CONSEGNA:
Estrai parola per parola dal brano sulla mostra di Calandri il passo che comincia con le parole "Curata da Vincenzo" e si chiude dopo "del secolo scorso.".

BRANO DA LEGGERE:
********

Curata da Vincenzo Gatti, l’esposizione inaugura martedì 26 novembre alle ore 18 e sarà aperta al pubblico fino a sabato 25 gennaio 2014 (orario: martedì-giovedì 15,30-19,30; venerdì e sabato 10-12,30 e 15,30-19,30).
La mostra presenta una ventina di opere pittoriche e grafiche, a sottolineare la rilevanza della figura di Calandri non solo nell’ambito della grafica incisa (di cui è considerato tra i massimi esponenti del Novecento), ma anche nel panorama della pittura del secolo scorso.
Artista capace, come pochi altri, di modellare la dimensione privata per farne teatro e metafora dell’intero mondo, Calandri – spiega Vincenzo Gatti – trova nella pittura, così come nell’incisione, il terreno fertile dove far vivere le sue fantasie: senza ombra di sentimentalismi né languori costruisce un universo dove il mistero dell’esistenza viene osservato (fino alle conseguenze più intime) con tenero stupore. Anche il gioco della memoria diventa pretesto per ritrovarsi, come in un’immagine riflessa, nelle presenze di oggetti, animali, figure, fantasmi illusori e allusivi.

********

DATI RACCOLTI:
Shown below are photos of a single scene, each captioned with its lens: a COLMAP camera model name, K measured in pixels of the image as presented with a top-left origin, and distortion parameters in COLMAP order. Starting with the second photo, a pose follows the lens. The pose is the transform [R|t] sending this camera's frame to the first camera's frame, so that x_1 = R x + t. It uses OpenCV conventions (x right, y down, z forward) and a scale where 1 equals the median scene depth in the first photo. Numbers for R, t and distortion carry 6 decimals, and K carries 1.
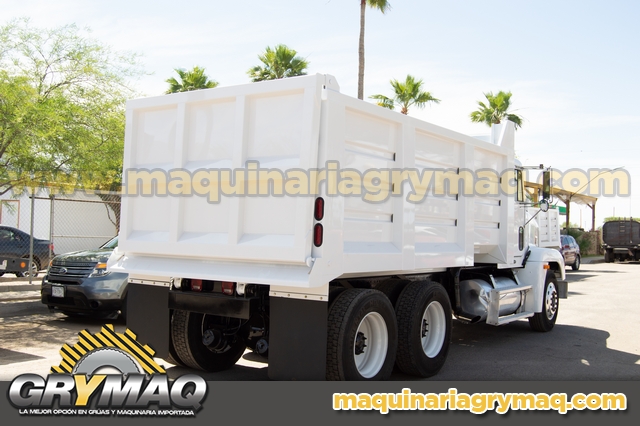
lens RADIAL K [[740.2, 0, 317.2], [0, 740.2, 214.8], [0, 0, 1]] dist [0.058351, 0.000000]
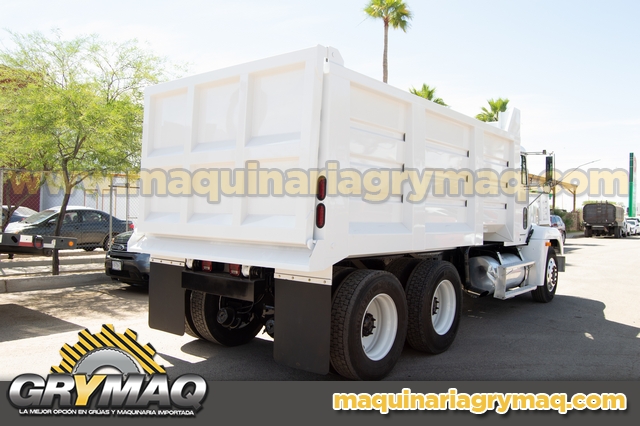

********

RISPOSTA:
Curata da Vincenzo Gatti, l’esposizione inaugura martedì 26 novembre alle ore 18 e sarà aperta al pubblico fino a sabato 25 gennaio 2014 (orario: martedì-giovedì 15,30-19,30; venerdì e sabato 10-12,30 e 15,30-19,30).
La mostra presenta una ventina di opere pittoriche e grafiche, a sottolineare la rilevanza della figura di Calandri non solo nell’ambito della grafica incisa (di cui è considerato tra i massimi esponenti del Novecento), ma anche nel panorama della pittura del secolo scorso.